Seitenbilder und ausgelesener Text:

※

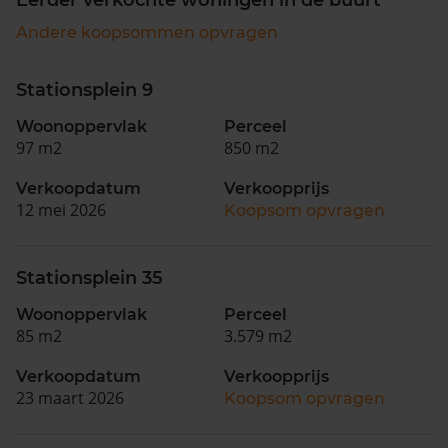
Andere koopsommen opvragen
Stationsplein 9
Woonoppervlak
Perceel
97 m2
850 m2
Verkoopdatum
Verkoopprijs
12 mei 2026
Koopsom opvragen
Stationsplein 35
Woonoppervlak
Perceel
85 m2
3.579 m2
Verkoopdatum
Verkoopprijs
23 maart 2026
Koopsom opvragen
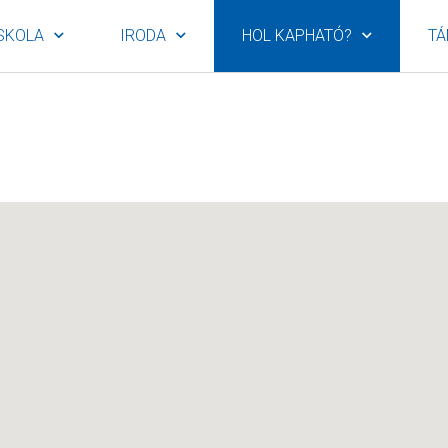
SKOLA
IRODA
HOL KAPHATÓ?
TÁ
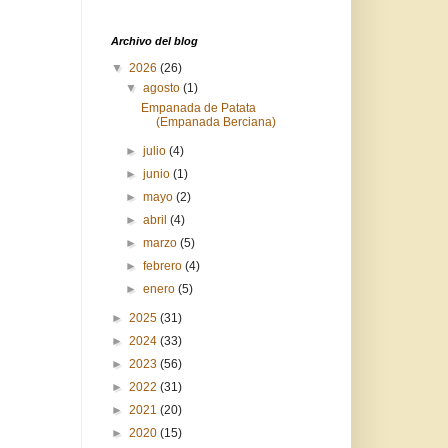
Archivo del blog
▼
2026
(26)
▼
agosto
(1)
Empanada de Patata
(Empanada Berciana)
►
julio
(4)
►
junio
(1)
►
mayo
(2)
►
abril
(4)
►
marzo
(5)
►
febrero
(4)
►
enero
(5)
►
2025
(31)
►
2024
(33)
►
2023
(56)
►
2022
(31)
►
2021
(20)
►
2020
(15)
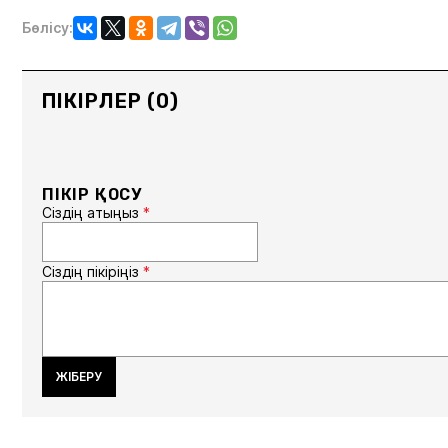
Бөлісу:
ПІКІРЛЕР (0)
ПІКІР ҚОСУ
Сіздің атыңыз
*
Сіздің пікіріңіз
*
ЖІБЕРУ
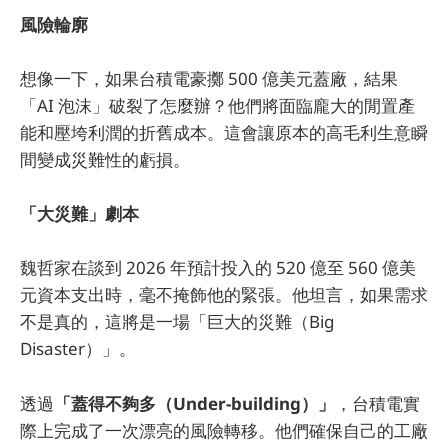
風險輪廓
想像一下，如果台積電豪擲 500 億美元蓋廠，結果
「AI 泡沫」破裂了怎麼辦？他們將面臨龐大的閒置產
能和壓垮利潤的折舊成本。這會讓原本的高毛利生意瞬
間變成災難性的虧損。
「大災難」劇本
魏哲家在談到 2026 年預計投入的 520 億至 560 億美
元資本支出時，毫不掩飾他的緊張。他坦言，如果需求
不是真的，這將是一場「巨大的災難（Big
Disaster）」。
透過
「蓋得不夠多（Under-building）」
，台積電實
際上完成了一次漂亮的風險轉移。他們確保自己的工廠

※

# Anforderung
Entnimm den Zeilen oben den gesamten Text und gib ihn Zeile für Zeile wortgetreu wieder. Lass die Bilder dabei weg.

# Endgültige Antwort
Andere koopsommen opvragen
Stationsplein 9
Woonoppervlak
Perceel
97 m2
850 m2
Verkoopdatum
Verkoopprijs
12 mei 2026
Koopsom opvragen
Stationsplein 35
Woonoppervlak
Perceel
85 m2
3.579 m2
Verkoopdatum
Verkoopprijs
23 maart 2026
Koopsom opvragen
SKOLA
IRODA
HOL KAPHATÓ?
TÁ
Archivo del blog
▼
2026
(26)
▼
agosto
(1)
Empanada de Patata
(Empanada Berciana)
►
julio
(4)
►
junio
(1)
►
mayo
(2)
►
abril
(4)
►
marzo
(5)
►
febrero
(4)
►
enero
(5)
►
2025
(31)
►
2024
(33)
►
2023
(56)
►
2022
(31)
►
2021
(20)
►
2020
(15)
Бөлісу:
ПІКІРЛЕР (0)
ПІКІР ҚОСУ
Сіздің атыңыз
*
Сіздің пікіріңіз
*
ЖІБЕРУ
風險輪廓
想像一下，如果台積電豪擲 500 億美元蓋廠，結果
「AI 泡沫」破裂了怎麼辦？他們將面臨龐大的閒置產
能和壓垮利潤的折舊成本。這會讓原本的高毛利生意瞬
間變成災難性的虧損。
「大災難」劇本
魏哲家在談到 2026 年預計投入的 520 億至 560 億美
元資本支出時，毫不掩飾他的緊張。他坦言，如果需求
不是真的，這將是一場「巨大的災難（Big
Disaster）」。
透過
「蓋得不夠多（Under-building）」
，台積電實
際上完成了一次漂亮的風險轉移。他們確保自己的工廠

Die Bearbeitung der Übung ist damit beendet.